After many hours of talk and three months of preparation, Marc is still preparing to die. In the second person. For the time being.
Do It, Scenarios of the Revolution, by Jerry Rubin, will probably be the most widely read unassigned text of the year. Even before its official publication on March 30, Columbia’s Paperback Gallery couldn’t keep it in stock. The publisher has already committed to print 160,000 copies. The only existing advance review is from the Virginia Kirkus Service, offered to libraries. According to the Kirkus Service, some of the book is funny, except for the last chapter—”that’s scary!” Right on, Virginia!
The true brilliance of Rubin’s book is that it makes fools of everybody, starting with his agents, his editor and his publisher, Simon and Schuster. A very straight outfit.
Jerry says in his book that revolution is profitable, so hip capitalists like to sell it. He’s right on again.

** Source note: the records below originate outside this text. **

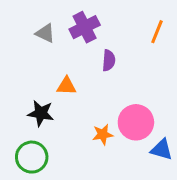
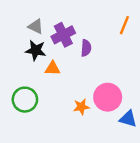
purple cross: (85, 27) -> (63, 35), moved
black star: (41, 113) -> (36, 50), moved
green circle: (32, 157) -> (25, 100), moved

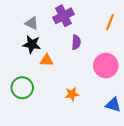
purple cross: (63, 35) -> (63, 16), moved
pink circle: (108, 97) -> (106, 66), moved

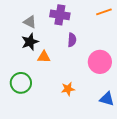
purple cross: (63, 16) -> (60, 15), turned 36
orange line: (110, 22) -> (104, 12), moved, turned 49
black star: (32, 44) -> (30, 42), turned -30

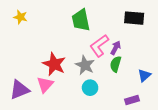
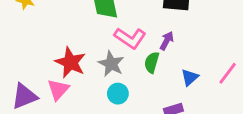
pink L-shape: (99, 46) -> (130, 38), turned -110
purple arrow: (116, 48) -> (167, 41), moved

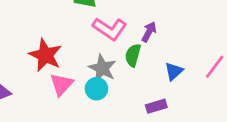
gray star: (111, 64) -> (102, 68), moved
pink triangle: (58, 90) -> (61, 84), moved

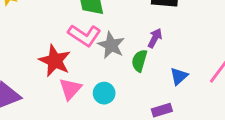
pink L-shape: (110, 29) -> (84, 35), moved
gray star: (102, 68) -> (111, 45), moved

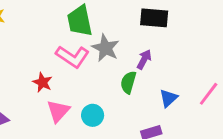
gray star: (111, 45) -> (105, 48), moved
red star: (55, 61) -> (42, 82), size x0.6

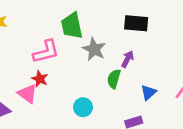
pink L-shape: (73, 57) -> (46, 52), moved, turned -48
pink triangle: (58, 111) -> (27, 94), moved, turned -35

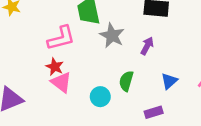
green semicircle: (114, 79) -> (126, 81), moved
pink triangle: (27, 94) -> (61, 82), moved

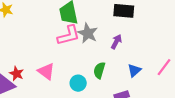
pink L-shape: (61, 38) -> (69, 35), moved
red star: (55, 67) -> (17, 74), moved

Rubin explains it very simply in his book. “Beware the psychedelic businessman who talks love on his way to the Chase Manhattan Bank.”
“A Hip Capitalist Is a Pig Capitalist.”
Carl Brandt, Rubin’s agent, is on the phone. I read him a page from Jerry’s book. Does he consider himself a Pig Capitalist? He laughs, thinly.
“No, I’m just doing my thing, which is being a literary agent.”
“It was a conventional narrative when I first saw it,” explains Rubin’s editor, Daniel Moses. “Jerry started shortening the sentences. Then he decided it should be treated graphically, with a combination of pictures and cartoons.” Quentin Fiore, who designed McLuhan’s The Medium is the Massage, was hired to subvert the type. Next … Eldridge Cleaver for the introduction. “I had no problem convincing Simon and Schuster to use Cleaver’s introduction,” says Moses, “and to pay some good money for it.”
Here comes the OK sign from Algeria to Babylon …but first, Eldridge has to give Jerry the quick, bloodless clawmark that all guilt-dragging honkie rad readers have come to love.
“The first chapter of Jerry’s book is entitled Child of Amerika. That’s another one of Jerry’s trips. It is impossible for him to be a child of Amerika … He is a descendant of the invaders.”
But! The ritual wrist-slapping over, Cleaver actually gives the OK sign to our Yippie hero . . .
“I can unite with Jerry Rubin around a marijuana cigarette … around being cool … I can unite with Jerry around hatred of pig judges, around hatred of capitalism, around the total desire to smash what is now the social order in the United States of Amerika.”
… and all of a sudden a whole nation of high school kids with sensitive white skins can relax.
Be a Yippie. Ride the Panther handlebars. Forget Marx and his old long ponderous words. You don’t even need to be able to read! Lookit the pitchas.
The really new politics is a comic book.
If you’re reading stoned, as Do It suggests—but a little over-stoned so that your eyes are jumping around, you know—then get your mummy to read you to sleep with the last chapter: “Scenario for the Future.” She’ll get a real bang out of it.
Every high school and college in the country will close with riots and sabotage.Yippie helicopter pilots will bomb police positions with LSD gas.Revolutionaries will break into jails and free all political prisoners.Kids will lock their parents out of their suburban homes and turn them into guerrilla bases, storing arms.
Who would ever take a thing like that seriously? Except a high school kid. As Rubin’s editor says, “We haven’t even reached our primary market yet—the high schools.” Right on! Some primary market creep reads the book. Or maybe a junior high groupie. She tells her friends about the last chapter … all those Miss Weather plastic color-form kids with their press-on clothes. Put it together with the politics of prerationality and what have you got? A Mattel war toy. —G.S.